В этом сочинении я изложил доказательства всех предложений, в которых не нужно прибегать к помощи параллельных линий. Между этими предложениями то, которое дает отношение поверхности сферического треугольника ко всей сфере, особенно достойно замечания. Если А, В, С означают углы сферического треугольника, то содержание поверхности этого сферического треугольника к поверхности всей сферы, которой он принадлежит, будет равно содержанию V2 (А + В + С - π) к четырем прямым углам. Здесь я означает два прямых угла.

Потом я доказываю, что сумма трех углов в прямолинейном треугольнике не может быть более двух прямых углов, и если эта сумма равна двум прямым углам в каком-нибудь прямолинейном треугольнике, то она должна быть такова во всех прямолинейных треугольниках.

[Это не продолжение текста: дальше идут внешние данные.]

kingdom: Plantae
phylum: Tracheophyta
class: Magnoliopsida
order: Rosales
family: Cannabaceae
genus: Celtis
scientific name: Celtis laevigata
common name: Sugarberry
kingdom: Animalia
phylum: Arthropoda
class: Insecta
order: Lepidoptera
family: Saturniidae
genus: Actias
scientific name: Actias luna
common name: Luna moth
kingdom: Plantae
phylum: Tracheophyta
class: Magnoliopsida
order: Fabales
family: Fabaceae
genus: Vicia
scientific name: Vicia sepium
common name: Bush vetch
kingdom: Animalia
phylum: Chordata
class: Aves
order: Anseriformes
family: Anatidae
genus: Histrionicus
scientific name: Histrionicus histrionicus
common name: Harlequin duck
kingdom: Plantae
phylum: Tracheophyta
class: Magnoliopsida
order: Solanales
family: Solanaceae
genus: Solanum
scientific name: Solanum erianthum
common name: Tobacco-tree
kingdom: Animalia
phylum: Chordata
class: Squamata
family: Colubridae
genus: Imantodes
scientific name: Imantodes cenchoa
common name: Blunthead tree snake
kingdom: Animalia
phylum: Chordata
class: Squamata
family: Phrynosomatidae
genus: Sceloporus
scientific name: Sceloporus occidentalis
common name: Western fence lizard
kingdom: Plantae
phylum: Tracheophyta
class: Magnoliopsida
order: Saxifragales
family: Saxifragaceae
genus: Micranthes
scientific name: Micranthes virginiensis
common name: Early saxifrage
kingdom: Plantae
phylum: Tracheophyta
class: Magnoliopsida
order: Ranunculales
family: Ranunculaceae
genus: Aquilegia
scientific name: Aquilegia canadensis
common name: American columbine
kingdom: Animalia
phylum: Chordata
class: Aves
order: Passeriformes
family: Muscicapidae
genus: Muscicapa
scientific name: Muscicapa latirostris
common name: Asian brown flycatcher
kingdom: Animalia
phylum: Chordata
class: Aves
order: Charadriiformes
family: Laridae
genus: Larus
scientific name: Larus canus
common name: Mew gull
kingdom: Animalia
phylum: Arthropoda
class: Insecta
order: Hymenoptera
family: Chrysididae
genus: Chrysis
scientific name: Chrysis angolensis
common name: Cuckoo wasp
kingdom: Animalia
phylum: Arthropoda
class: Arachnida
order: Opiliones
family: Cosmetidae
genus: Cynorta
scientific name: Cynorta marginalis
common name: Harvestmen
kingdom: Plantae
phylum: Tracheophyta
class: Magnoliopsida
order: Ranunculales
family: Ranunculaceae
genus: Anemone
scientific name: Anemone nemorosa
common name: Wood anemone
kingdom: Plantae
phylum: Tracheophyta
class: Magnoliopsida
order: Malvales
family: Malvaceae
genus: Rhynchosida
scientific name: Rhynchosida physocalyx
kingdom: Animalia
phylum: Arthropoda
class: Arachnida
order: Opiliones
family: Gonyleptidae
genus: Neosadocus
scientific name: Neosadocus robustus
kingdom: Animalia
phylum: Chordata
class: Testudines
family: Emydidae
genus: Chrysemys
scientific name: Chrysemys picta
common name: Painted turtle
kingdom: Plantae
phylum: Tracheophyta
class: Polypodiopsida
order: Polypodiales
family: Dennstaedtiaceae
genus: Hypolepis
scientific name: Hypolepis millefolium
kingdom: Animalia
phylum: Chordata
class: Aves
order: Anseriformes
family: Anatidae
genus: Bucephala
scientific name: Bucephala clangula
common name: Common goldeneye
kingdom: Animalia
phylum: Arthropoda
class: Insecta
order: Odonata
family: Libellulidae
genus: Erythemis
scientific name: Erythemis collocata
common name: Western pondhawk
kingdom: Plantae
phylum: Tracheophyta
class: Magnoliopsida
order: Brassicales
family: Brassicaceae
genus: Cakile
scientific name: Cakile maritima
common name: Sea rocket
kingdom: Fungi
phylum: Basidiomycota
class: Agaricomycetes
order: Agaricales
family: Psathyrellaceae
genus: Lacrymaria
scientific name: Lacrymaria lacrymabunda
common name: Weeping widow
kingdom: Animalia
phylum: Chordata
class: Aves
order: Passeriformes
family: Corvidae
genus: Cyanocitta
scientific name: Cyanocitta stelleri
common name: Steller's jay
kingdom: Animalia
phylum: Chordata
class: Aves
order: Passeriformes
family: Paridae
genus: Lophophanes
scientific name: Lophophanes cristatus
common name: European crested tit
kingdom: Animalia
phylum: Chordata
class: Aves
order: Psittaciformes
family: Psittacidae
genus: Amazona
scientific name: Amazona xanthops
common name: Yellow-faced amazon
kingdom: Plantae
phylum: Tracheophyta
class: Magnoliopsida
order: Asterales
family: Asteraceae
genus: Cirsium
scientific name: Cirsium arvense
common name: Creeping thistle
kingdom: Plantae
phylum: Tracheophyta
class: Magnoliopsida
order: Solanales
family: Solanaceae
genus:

Итак два только предположения возможны: или сумма трех углов во всяком прямолинейном треугольнике равна двум прямым углам — это предположение составляет обыкновенную геометрию — или во всяком прямолинейном треугольнике эта сумма менее двух прямых, и это последнее предположение служит основанием особой геометрии, которой я дал название воображаемой геометрии, но которую может быть приличнее назвать Пангеометрией, потому что это название означает геометрию в обширном виде, где обыкновенная геометрия будет частный случай (1, с. 435-437).

[О мышлении и языке]

<...> Что же надобно сказать о дарованиях умственных, врожденных побуждениях, свойственных человеку желаниях? Все должно остаться при нем; иначе исказим его природу, будем ее насиловать и повредим его благополучию.

Обратимся, во-первых, к главнейшей способности, уму, которым хотят отличить человека от прочих животных, противополагая в последних инстинкт <...>

<...> Ум, если хотят составить его из воображения и памяти, едва ли отличает нас от животных. Но разум, без сомнения, принадлежит исключительно человеку; разум, это значит, известные начала суждения, в которых как бы отпечатались первые действующие причины Вселенной и которые соглашают, таким образом, все наши заключения с явлениями в природе, где противоречия существовать не могут.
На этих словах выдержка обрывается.